Dalam tanda lain dari ketegangan antara Eropa dan Beijing, pemerintah Tiongkok bermaksud untuk mempersingkat pertemuan puncak dua hari dengan para pemimpin Uni Eropa bulan ini menjadi hanya satu hari, Bloomberg melaporkan pada hari Jumat.
Berbicara kepada Bloomberg pada hari Jumat di acara Aix-en-Provence, Menteri Perindustrian Prancis Marc Ferracci juga meminta Eropa untuk meningkatkan pertahanannya terhadap impor China.

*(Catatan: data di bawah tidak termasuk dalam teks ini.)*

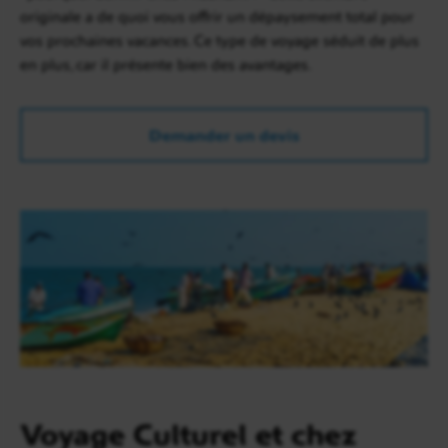
originale a de quoi vous offrir un dépaysement total pour
vos prochaines vacances. Ce type de voyage séduit de plus
en plus, car il présente bien des avantages.
Demander un devis
Voyage Culturel et chez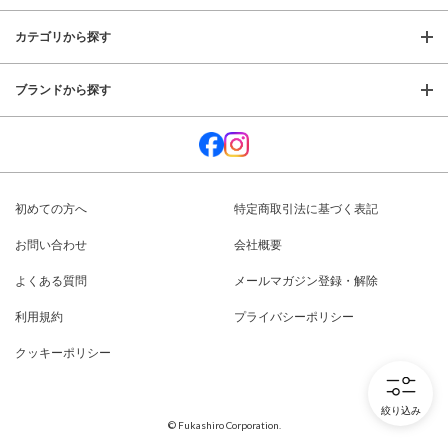
カテゴリから探す
ブランドから探す
初めての方へ
特定商取引法に基づく表記
お問い合わせ
会社概要
よくある質問
メールマガジン登録・解除
利用規約
プライバシーポリシー
クッキーポリシー
絞り込み
© Fukashiro Corporation.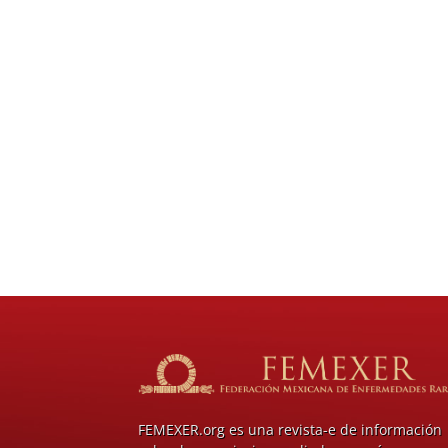
FEMEXER.org es una revista-e de información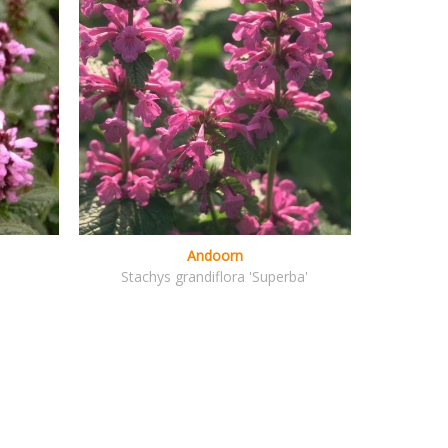
Andoorn
Stachys grandiflora 'Superba'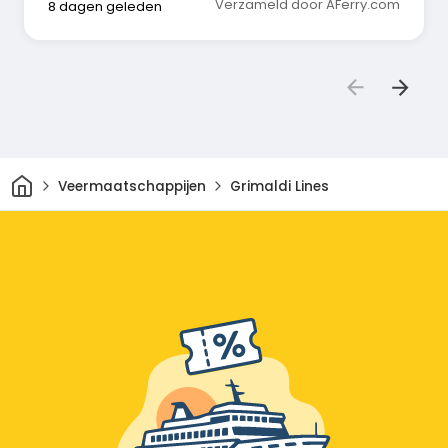
Verzameld door AFerry.com
8 dagen geleden
Thuis
Veermaatschappijen
Grimaldi Lines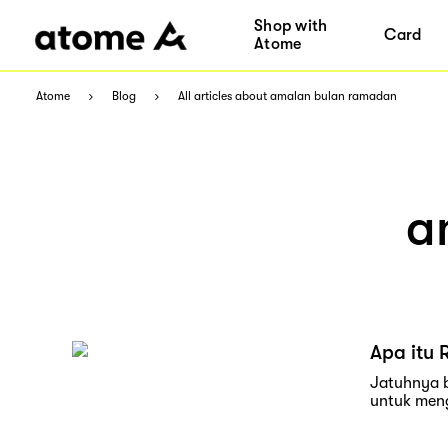
Shop with
Card
Atome
Atome
Blog
All articles about amalan bulan ramadan
a
Apa itu 
Jatuhnya b
untuk meng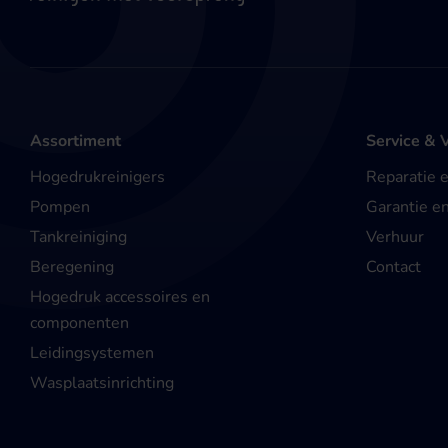
Assortiment
Service & 
Hogedrukreinigers
Reparatie 
Pompen
Garantie e
Tankreiniging
Verhuur
Beregening
Contact
Hogedruk accessoires en
componenten
Leidingsystemen
Wasplaatsinrichting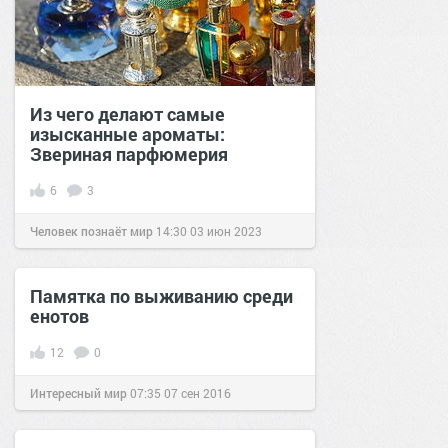
Из чего делают самые
изысканные ароматы:
Звериная парфюмерия
6
3
Человек познаёт мир
14:30
03 июн 2023
Памятка по выживанию среди
енотов
12
0
Интересный мир
07:35
07 сен 2016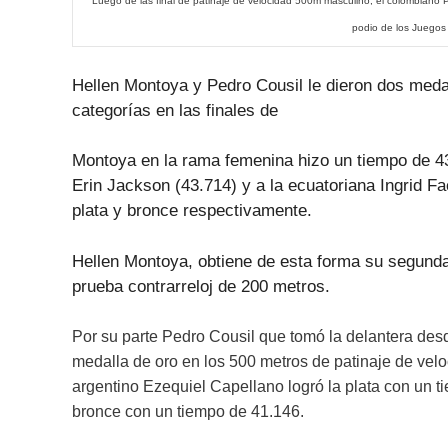
Luego de las final de
patinaje de velocidad 500m masculino, e
l colombiano 
podio de los Juego
Hellen Montoya y Pedro Cousil le dieron dos med
categorías en las finales de
Montoya en la rama femenina
hizo un tiempo de 43
Erin Jackson (43.714) y a la ecuatoriana Ingrid F
plata y bronce respectivamente.
Hellen Montoya, obtiene de esta forma su segunda
prueba contrarreloj de 200 metros.
Por su parte Pedro Cousil que tomó la delantera desde
medalla de oro en los 500 metros de patinaje de vel
argentino Ezequiel Capellano logró la plata con un 
bronce con un tiempo de
41.146
.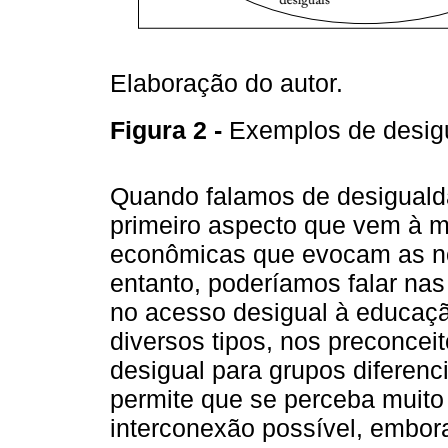
Elaboração do autor.
Figura 2 -
Exemplos de desig
Quando falamos de desigualda
primeiro aspecto que vem à m
econômicas que evocam as no
entanto, poderíamos falar nas
no acesso desigual à educação
diversos tipos, nos preconcei
desigual para grupos diferenc
permite que se perceba muito
interconexão possível, embor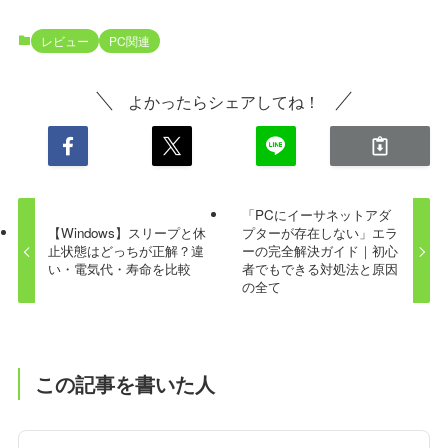
レビュー
PC関連
よかったらシェアしてね！
「PCにイーサネットアダ
【Windows】スリープと休
プターが存在しない」エラ
止状態はどっちが正解？違
ーの完全解決ガイド｜初心
い・電気代・寿命を比較
者でもできる対処法と原因
の全て
この記事を書いた人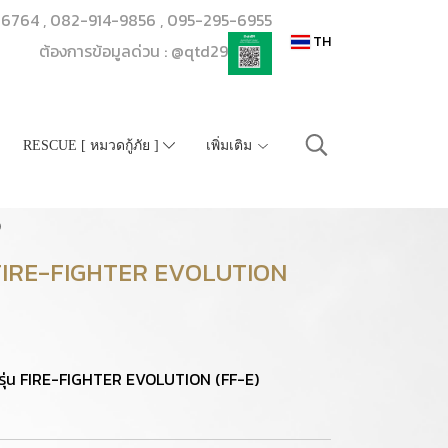
206764 , 082-914-9856 , 095-295-6955
TH
ต้องการข้อมูลด่วน : @qtd29
RESCUE [ หมวดกู้ภัย ]
เพิ่มเติม
)
รุ่น FIRE-FIGHTER EVOLUTION
EIZ รุ่น FIRE-FIGHTER EVOLUTION (FF-E)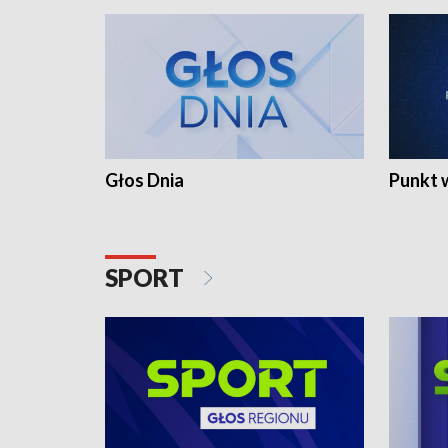
Głos Dnia
Punkt 
SPORT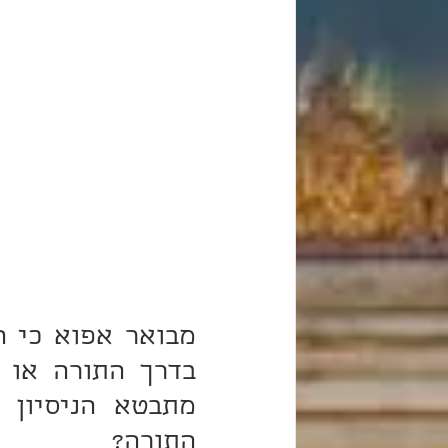
התורה?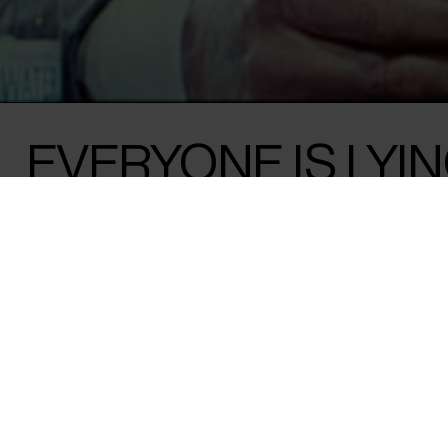
EVERYONE IS LYI
FOR MONEY
Ben McKenzie /
USA
,
El Salvador
&
Storbritannien
/ 2025 /
Eu
Har du købt kryptovaluta med håbet om 
bør du se filmstjernen Ben McKenzies u
øjenåbnende debutfilm, som er for krypto
Big Short’ var for finanskrisen.
Hvis du endnu ikke ved, hvad kryptovaluta betyder, er du må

"Fenomena lain yang mengkhawatirkan adalah pengalihan arus China yang ditargetkan ke AS, dan kini masuk ke Eropa," kata Ferracci. "China telah membangun kelebihan kapasitas dalam berbagai macam industri dan itu membuatnya cukup sensitif dan cukup berbahaya bagi industri kita."
Lombard mengatakan koalisi pemerintah baru di Jerman merupakan kesempatan bagi Paris dan Berlin untuk bekerja sama lebih erat. Ia akan bertemu dengan rekan-rekannya di sana dalam beberapa minggu mendatang.